New York: Looking at how robots evolve after a virtual mass extinction modeled after real-life disasters such as the one that killed off the dinosaurs, researchers have found that these catastrophic events may actually speed up evolution by unleashing new creativity in adaptations.
"Focused destruction can lead to surprising outcomes," said one of the researchers Miikkulainen, professor of computer science at The University of Texas at Austin.
"Sometimes you have to develop something that seems objectively worse in order to develop the tools you need to get better," Miikkulainen noted.
In biology, mass extinctions are known for being highly destructive, erasing a lot of genetic material from the tree of life.

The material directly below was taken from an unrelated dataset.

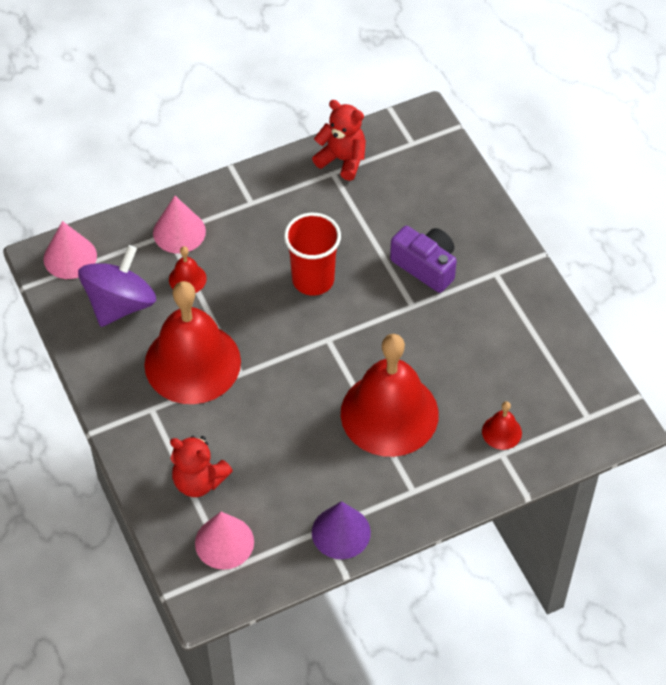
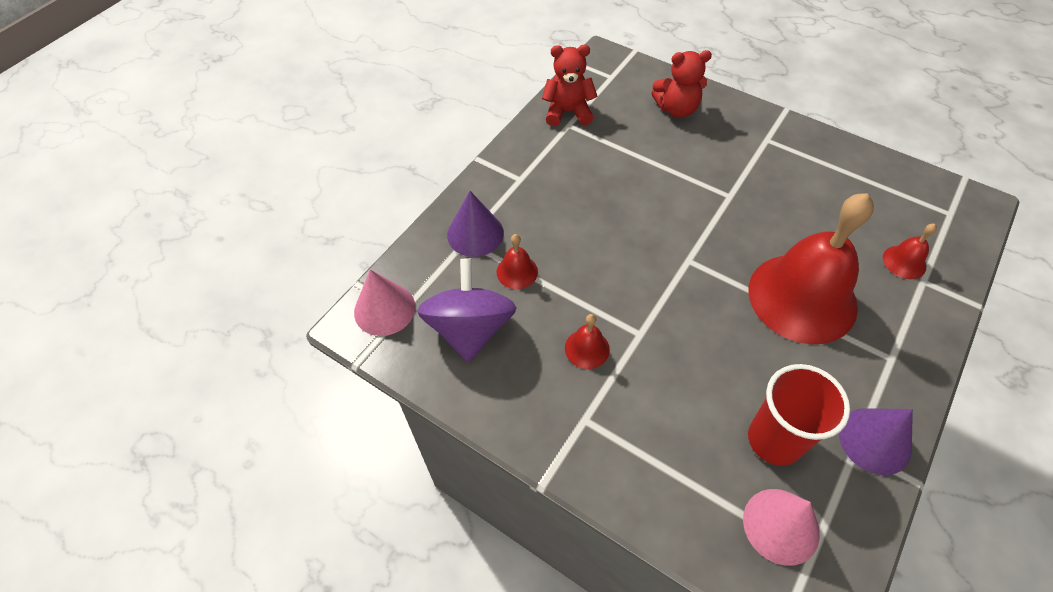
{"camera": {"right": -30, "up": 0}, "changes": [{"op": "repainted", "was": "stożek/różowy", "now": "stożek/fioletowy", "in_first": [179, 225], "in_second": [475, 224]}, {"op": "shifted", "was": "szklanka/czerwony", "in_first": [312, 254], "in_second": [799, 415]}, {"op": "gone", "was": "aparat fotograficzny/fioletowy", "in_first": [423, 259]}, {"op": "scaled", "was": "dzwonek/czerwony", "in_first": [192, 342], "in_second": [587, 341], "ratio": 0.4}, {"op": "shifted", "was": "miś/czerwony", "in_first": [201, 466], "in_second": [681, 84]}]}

But some evolutionary biologists hypothesise that extinction events actually accelerate evolution by promoting those lineages that are the most evolvable, meaning ones that can quickly create useful new features and abilities.
The new study found that, at least with robots, this is the case.
For years, computer scientists have used computer algorithms inspired by evolution to train simulated robot brains, called neural networks, to improve at a task from one generation to the next.
In computer simulations, Miikkulainen and colleagues connected neural networks to simulated robotic legs with the goal of evolving a robot that could walk smoothly and stably.
After several cycles of evolution and virtual extinction, they discovered that the lineages that survived were the most evolvable and, therefore, had the greatest potential to produce new behaviours.
Not only that, but overall, better solutions to the task of walking were evolved in simulations with mass extinctions, compared with simulations without them.
Practical applications of the research could include the development of robots that can better overcome obstacles such as robots searching for survivors in earthquake rubble, exploring Mars or navigating a minefield.
The study was published in the journal PLOS One.